Work instructions >> Pick out each row below that contains the word "typed" and copy it. Case counts.

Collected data
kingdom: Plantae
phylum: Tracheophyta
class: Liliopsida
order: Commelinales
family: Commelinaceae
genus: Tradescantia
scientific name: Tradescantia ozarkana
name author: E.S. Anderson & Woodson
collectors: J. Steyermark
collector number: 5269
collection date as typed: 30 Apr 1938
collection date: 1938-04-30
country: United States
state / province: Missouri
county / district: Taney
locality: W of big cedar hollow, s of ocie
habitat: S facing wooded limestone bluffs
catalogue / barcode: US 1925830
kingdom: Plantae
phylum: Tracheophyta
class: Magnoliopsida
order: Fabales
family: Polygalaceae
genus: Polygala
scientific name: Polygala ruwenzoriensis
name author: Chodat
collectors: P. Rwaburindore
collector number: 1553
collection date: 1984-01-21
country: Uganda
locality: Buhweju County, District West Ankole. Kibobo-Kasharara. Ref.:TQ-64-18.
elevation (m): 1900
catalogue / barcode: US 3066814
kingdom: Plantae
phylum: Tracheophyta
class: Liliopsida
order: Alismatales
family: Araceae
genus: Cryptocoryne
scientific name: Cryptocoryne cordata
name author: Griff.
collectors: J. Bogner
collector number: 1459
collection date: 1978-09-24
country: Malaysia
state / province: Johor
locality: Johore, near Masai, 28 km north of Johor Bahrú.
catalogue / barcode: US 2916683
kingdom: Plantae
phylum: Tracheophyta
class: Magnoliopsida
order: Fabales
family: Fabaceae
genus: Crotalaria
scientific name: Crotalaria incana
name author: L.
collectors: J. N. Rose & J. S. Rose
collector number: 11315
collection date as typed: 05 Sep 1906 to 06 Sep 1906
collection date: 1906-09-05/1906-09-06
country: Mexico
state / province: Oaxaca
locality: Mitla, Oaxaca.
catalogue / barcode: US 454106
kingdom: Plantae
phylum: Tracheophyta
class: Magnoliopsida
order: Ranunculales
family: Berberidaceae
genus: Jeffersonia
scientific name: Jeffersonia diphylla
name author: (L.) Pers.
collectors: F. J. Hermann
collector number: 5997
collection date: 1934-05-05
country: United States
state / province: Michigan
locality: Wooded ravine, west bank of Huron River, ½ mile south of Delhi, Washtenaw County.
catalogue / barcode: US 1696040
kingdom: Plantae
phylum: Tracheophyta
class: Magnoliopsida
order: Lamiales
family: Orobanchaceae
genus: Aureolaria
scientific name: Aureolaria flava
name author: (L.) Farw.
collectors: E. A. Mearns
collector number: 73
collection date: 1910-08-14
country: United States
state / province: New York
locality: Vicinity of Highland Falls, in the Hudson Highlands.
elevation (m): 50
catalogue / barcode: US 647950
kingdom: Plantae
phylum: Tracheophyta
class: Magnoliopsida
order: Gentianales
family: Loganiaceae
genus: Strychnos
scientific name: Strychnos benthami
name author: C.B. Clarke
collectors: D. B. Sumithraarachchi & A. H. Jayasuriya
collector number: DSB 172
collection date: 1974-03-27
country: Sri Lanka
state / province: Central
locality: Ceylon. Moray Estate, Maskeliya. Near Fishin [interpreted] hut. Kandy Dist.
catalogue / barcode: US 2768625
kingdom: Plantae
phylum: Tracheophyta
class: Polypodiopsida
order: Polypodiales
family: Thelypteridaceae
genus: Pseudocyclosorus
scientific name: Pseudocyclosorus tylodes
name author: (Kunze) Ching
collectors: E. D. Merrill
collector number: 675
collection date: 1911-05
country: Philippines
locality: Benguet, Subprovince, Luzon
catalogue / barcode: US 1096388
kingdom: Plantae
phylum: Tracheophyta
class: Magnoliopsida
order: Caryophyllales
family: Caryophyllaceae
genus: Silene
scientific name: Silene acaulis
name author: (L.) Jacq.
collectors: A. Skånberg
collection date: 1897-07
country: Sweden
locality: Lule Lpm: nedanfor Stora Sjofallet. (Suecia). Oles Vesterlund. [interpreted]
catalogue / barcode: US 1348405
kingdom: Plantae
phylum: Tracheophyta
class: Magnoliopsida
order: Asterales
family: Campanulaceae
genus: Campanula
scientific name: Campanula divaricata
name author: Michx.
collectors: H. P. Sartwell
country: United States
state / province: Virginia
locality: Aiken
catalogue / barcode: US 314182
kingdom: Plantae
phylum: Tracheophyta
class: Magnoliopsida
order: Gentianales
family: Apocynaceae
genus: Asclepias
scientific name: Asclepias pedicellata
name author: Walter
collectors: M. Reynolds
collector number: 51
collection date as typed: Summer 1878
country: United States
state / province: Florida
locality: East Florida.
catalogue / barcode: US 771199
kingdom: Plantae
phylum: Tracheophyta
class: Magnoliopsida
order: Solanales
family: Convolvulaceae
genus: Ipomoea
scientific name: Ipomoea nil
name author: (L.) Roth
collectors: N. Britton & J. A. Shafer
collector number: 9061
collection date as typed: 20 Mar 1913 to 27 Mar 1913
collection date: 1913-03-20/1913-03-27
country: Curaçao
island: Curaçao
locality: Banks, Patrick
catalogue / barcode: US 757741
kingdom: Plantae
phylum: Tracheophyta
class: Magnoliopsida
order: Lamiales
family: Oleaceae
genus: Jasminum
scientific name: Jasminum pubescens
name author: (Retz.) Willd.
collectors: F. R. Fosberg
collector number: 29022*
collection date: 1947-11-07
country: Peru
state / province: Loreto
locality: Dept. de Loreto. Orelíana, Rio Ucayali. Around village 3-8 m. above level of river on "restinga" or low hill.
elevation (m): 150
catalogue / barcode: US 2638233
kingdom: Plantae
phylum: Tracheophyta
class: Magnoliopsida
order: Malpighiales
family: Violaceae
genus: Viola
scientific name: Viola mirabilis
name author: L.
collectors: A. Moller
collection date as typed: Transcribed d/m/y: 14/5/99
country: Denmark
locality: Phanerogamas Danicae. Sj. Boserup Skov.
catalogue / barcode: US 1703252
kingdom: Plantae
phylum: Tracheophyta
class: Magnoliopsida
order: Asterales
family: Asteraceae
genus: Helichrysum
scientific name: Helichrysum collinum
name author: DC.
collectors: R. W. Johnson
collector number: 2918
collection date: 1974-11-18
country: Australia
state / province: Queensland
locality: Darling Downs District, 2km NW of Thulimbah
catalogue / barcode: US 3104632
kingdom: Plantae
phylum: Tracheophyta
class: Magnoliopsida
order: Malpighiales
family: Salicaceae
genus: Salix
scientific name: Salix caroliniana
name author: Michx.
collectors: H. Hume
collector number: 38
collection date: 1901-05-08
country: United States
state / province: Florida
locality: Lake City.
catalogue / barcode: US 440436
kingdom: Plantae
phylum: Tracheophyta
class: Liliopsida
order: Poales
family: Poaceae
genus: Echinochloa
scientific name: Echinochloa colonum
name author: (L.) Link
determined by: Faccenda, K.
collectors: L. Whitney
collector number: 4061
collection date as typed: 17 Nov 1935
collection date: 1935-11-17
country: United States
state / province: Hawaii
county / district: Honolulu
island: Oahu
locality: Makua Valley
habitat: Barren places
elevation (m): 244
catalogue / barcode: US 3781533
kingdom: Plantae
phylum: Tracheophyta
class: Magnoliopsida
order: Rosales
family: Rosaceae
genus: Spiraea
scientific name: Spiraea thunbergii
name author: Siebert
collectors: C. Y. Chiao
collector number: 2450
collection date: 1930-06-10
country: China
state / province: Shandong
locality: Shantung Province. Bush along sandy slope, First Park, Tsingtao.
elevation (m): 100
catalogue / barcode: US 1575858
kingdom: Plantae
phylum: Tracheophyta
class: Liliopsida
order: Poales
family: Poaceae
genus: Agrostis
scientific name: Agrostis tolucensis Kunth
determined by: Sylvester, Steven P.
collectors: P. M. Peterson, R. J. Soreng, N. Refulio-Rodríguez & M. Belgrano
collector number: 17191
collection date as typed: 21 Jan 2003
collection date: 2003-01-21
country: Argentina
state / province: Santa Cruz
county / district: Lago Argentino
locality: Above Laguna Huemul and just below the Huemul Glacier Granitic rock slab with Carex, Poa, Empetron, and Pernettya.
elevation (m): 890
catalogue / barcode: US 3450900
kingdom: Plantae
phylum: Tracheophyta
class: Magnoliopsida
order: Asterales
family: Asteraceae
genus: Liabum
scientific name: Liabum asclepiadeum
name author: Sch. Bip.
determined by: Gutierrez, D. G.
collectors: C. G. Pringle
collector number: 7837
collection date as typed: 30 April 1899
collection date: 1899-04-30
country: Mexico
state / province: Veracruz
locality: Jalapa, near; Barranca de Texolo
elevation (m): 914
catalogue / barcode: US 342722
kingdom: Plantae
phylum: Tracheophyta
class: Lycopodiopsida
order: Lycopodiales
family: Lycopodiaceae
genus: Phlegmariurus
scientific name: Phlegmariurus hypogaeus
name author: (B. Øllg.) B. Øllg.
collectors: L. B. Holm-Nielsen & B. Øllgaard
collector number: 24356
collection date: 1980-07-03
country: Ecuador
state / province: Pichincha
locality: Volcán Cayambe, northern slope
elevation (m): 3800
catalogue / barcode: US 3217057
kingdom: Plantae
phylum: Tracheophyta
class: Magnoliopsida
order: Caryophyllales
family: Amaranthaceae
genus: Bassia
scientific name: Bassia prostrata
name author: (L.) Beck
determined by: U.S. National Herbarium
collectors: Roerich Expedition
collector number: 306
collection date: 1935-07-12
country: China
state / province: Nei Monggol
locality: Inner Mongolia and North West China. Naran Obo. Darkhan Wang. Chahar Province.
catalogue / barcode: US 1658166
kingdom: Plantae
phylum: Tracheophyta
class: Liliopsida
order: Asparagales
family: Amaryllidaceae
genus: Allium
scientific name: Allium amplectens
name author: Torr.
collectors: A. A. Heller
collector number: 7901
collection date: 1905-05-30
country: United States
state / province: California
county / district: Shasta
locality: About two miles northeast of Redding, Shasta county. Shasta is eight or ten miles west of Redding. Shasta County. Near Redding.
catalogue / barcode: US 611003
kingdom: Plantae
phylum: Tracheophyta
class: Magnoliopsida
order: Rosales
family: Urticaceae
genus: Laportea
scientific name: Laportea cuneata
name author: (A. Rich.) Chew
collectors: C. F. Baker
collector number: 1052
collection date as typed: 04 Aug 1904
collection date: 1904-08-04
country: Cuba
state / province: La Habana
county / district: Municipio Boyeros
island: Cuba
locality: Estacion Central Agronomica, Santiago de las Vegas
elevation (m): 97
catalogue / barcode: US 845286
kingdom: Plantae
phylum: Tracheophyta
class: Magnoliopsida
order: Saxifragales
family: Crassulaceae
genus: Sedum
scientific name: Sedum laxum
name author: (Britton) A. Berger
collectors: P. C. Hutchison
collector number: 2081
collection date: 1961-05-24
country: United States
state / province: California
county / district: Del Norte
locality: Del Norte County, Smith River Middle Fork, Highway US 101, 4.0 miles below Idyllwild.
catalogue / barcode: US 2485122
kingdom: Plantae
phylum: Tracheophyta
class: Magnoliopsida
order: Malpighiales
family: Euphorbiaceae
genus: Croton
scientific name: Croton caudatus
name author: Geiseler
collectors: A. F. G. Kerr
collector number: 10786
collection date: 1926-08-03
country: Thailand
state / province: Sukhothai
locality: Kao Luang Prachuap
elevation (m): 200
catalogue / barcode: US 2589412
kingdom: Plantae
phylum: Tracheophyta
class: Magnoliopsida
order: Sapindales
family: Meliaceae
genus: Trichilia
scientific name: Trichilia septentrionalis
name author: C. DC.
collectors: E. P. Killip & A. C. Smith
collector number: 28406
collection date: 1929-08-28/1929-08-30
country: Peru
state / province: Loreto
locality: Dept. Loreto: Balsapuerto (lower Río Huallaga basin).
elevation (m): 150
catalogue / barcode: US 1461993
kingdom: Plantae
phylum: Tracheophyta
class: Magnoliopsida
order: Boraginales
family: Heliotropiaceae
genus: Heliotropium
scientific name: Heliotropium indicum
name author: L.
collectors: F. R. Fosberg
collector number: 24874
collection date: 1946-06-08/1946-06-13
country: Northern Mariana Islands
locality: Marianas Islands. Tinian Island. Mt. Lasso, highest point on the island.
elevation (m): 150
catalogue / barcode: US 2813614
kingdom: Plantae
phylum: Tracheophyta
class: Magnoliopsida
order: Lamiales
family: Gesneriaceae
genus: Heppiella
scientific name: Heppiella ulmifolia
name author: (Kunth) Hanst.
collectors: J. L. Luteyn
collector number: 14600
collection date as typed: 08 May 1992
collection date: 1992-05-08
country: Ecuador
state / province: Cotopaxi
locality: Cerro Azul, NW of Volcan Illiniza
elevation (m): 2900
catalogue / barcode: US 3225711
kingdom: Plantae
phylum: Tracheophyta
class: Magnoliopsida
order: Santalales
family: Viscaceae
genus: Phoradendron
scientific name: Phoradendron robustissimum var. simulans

Written answer >>
collection date as typed: 30 Apr 1938
collection date as typed: 05 Sep 1906 to 06 Sep 1906
collection date as typed: Summer 1878
collection date as typed: 20 Mar 1913 to 27 Mar 1913
collection date as typed: Transcribed d/m/y: 14/5/99
collection date as typed: 17 Nov 1935
collection date as typed: 21 Jan 2003
collection date as typed: 30 April 1899
collection date as typed: 04 Aug 1904
collection date as typed: 08 May 1992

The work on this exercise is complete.